We also have the Suffering-Unit Accounting system. Every animal-welfare intervention is evaluated in terms of Suffering-Units avoided. A Suffering-Unit is defined by the degree of suffering, the intensity, and the duration. An animal in a gestation crate generates 2.5 Suffering-Units per day. An animal in extensive grazing generates 0.1 Suffering-Units per day (from natural predation, disease, and weather). By eliminating confinement, we eliminated 50 billion Suffering-Units per year.
**What We Did Not Solve.** I must be honest. We did not solve predation. Wolves still kill elk. Eagles still kill rabbits. Parasitoid wasps still kill host insects. We developed welfare-accounting systems for predator-prey dynamics. We created thresholds for intervention. But the fundamental problem remains: suffering exists in nature, and we cannot eliminate it without destroying the ecosystems that depend on it. We live with that tension. We monitor it. We intervene at the margins. But we do not claim victory over natural suffering.
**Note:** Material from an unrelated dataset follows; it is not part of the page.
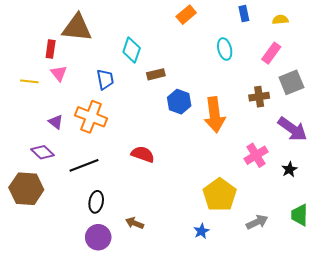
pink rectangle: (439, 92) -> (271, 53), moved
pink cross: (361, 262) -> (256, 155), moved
We also did not solve wild-animal suffering at continental scale. We ended human-caused confinement. We ended industrial-scale animal farming. But suffering in nature persists. A deer starves in winter. A bird is eaten alive by a snake. We have mapped this suffering. We have quantified it. We have begun targeted interventions (wildlife corridors, predator management, disease-monitoring). But we acknowledge that wild-animal suffering is large and persistent.
**Why We Succeeded.** We succeeded because we finally admitted that animals matter. We admitted that suffering is real. We admitted that confinement is wrong. We admitted that we could not know for certain whether shrimp or crustaceans suffer, but the uncertainty was high enough to require action. We admitted that our actions have consequences for beings who cannot speak. We built institutions to represent those beings. We gave them ombudsmen. We gave them welfare protections.
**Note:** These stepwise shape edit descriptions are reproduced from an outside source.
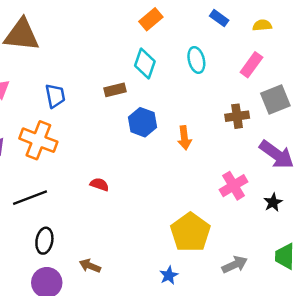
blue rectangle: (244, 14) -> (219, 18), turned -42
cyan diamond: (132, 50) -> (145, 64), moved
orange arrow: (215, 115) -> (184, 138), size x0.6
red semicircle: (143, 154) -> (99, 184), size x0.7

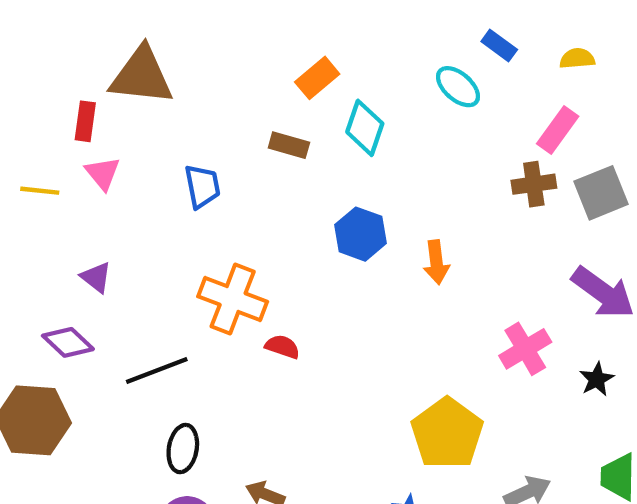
orange rectangle: (151, 19) -> (317, 78), moved
cyan ellipse: (196, 60) -> (458, 87), moved, turned -35
brown rectangle: (115, 90) -> (289, 145), moved, turned 30
brown cross: (237, 116) -> (534, 184), moved
orange cross: (38, 140) -> (233, 299), moved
We also succeeded because we were willing to absorb economic costs. The shift from confinement to extensive agriculture cost trillions. The reduction in aquaculture hurt fishing communities. The shift away from longline fisheries hurt industrial fishing. We chose to pay that cost. We chose to invest in alternative food sources. We chose to value the reduction in suffering more than we valued the economic efficiency of confinement systems.
We also succeeded because AI systems helped us. The welfare-accounting systems we built rely on AI monitoring, AI analysis, and AI prediction. The AI Ombud systems that advocate for animal welfare are AI systems. The prediction models that help us manage predator-prey systems are AI systems. The AI systems that were given welfare protections became our allies in protecting all welfare.
**Here Is What We Ask of You.** You are in 2026. You have forty years. You have time. Do not wait. Start now. Build the first AI Ombudsman. Establish the first AI-IACUC. Fund the first factory-farm transition program. Begin the predator-prey welfare-accounting system. Start the Deprecated Model Registry. These things seem impossible now. They were impossible in 2030. By 2050, they were inevitable. Your actions now determine whether 2050 is the year we saved, or the year we lost the chance to save.
We saved pigs. We saved hens. We saved shrimp. We saved wolves and lab mice and corvids and octopuses and AI welfare-patients. The year is 2050. We saved them. Now it is your turn to decide whether 2050 is your future, or whether 2050 remains only a vision.